Pogacar finished nine minutes and 56 seconds ahead of Colombia's Daniel Martinez (BORA-Hansgrohe), with last year's runner-up Geraint Thomas of Wales (Ineos Grenadiers) a further 28 seconds behind in third in the overall standings.

He adds the Giro title to his two Tour de France triumphs in 2020 and 2021, and did it in style, proving exactly why he had been the pre-race favourite as nobody came even close to challenging once Pogacar laid down an early marker on day two.

Last year's winner and fellow Slovenian Primoz Roglic was absent from the race along with Remco Evenepoel and Jonas Vingegaard, but nothing can take away from Pogacar's domination in Italy, and he will now aim to clinch the Giro and Tour de France double.

Should he pull it off, he will join a list of legends in Fausto Coppi, Jacques Anquetil, Eddy Merckx, Bernard Hinault, Stephen Roche, Miguel Indurain and Pantani.

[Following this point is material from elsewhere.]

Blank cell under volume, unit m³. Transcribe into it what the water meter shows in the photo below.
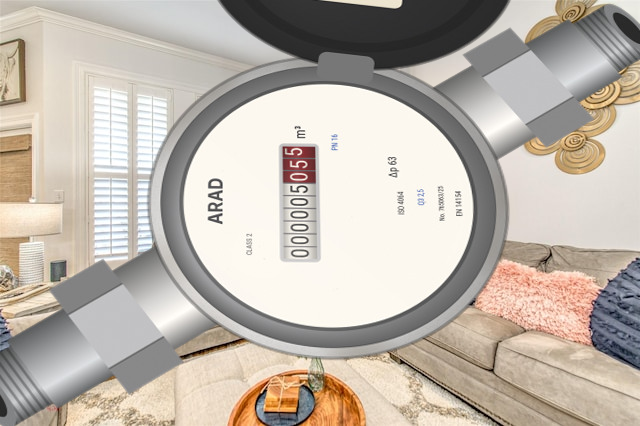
5.055 m³
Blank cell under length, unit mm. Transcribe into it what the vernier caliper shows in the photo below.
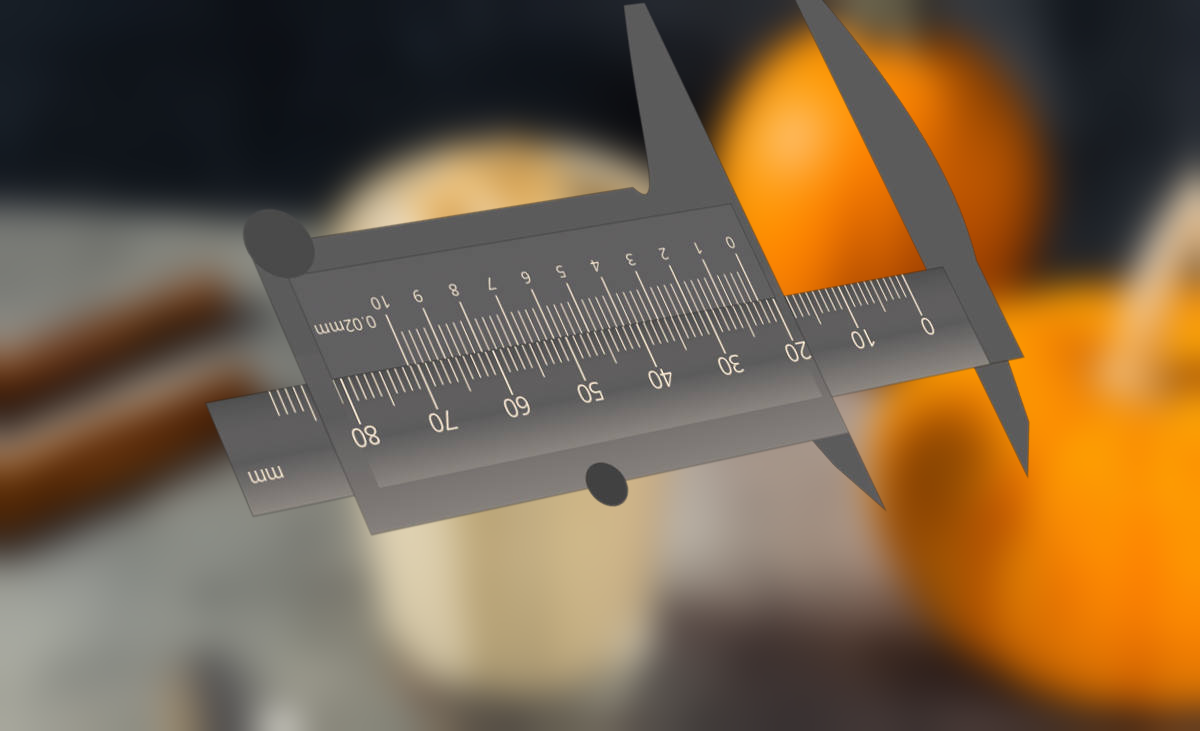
22.2 mm
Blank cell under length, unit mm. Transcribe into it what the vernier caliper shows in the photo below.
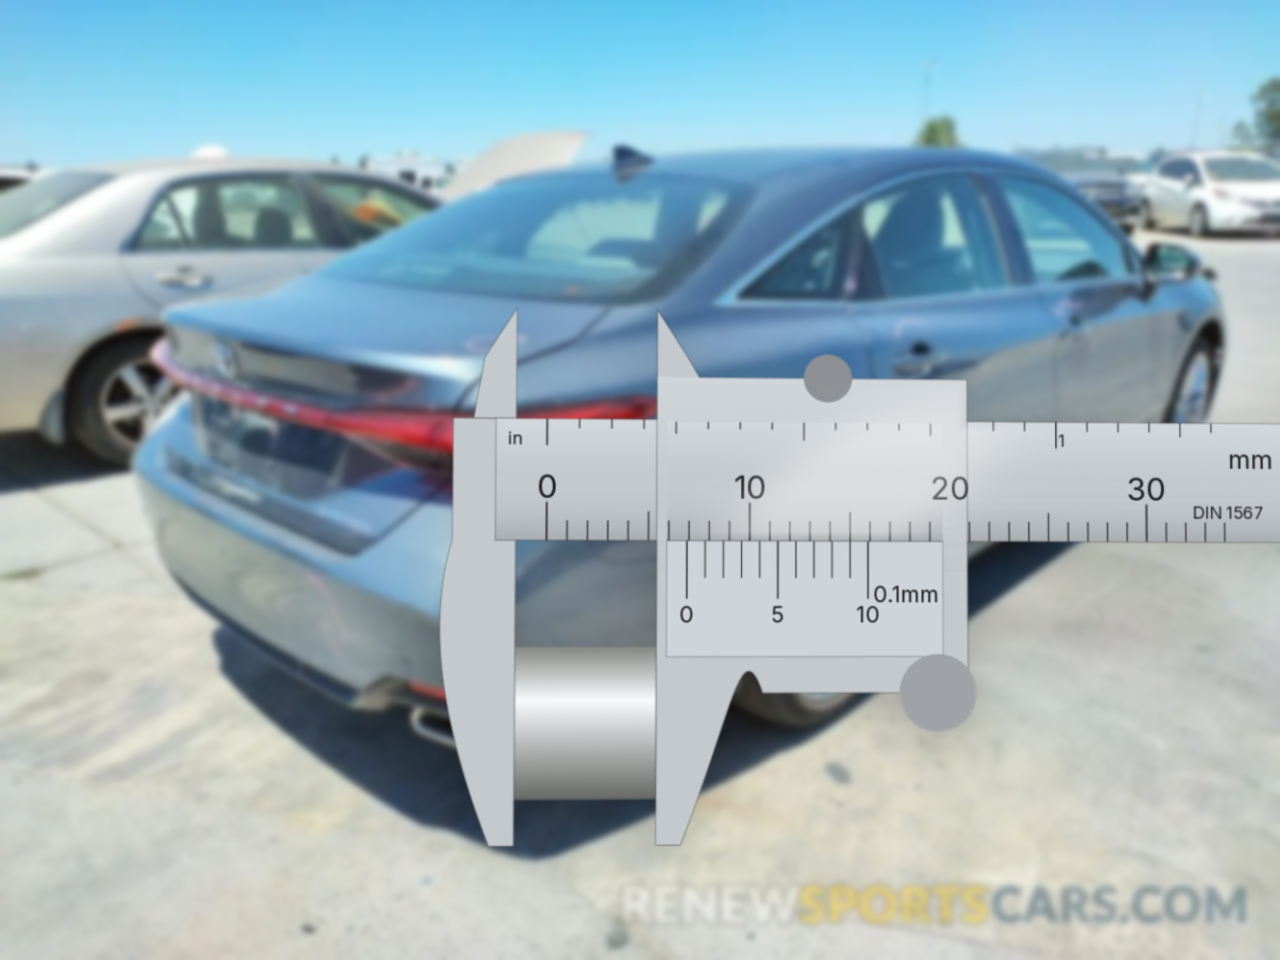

Pogacar really took control of the Giro on Stage 7 by winning the individual time trial ahead of Filippo Ganna, stretching his lead to over two and a half minutes, and followed that by winning the next stage.

Ganna gained revenge in the next time trial but Pogacar still extended the gap to his rivals when finishing second, and by Stage 15 it was all but over when the Slovenian won his fourth stage and put an extra three minutes between himself and Thomas.

Pogacar won the weather-hit next stage and showed no mercy on the penultimate day when going solo to take his sixth stage to cement his grip on the maglia rosa, with an overall lead not seen in almost 60 years at the Giro.

The Slovenian also won the mountains classification and Pogacar could relax on the final day and enjoy his first ride around the streets of the Italian capital safe in the knowledge he was the Giro winner without a shadow of a doubt.

Thomas told Eurosport: “I’ve really enjoyed (the Giro). It’s been a good group of guys, it’s gone really fast, but it seems a lifetime ago that we started in Torino but it’s been great.

“I’m actually looking forward to (the Tour) now. It’s a big challenge but I’ll freshen up, stay off the beer, stay on it, go to altitude camp, go to the Tour and help the boys. We’ve got a great young team so I’m looking forward to it.”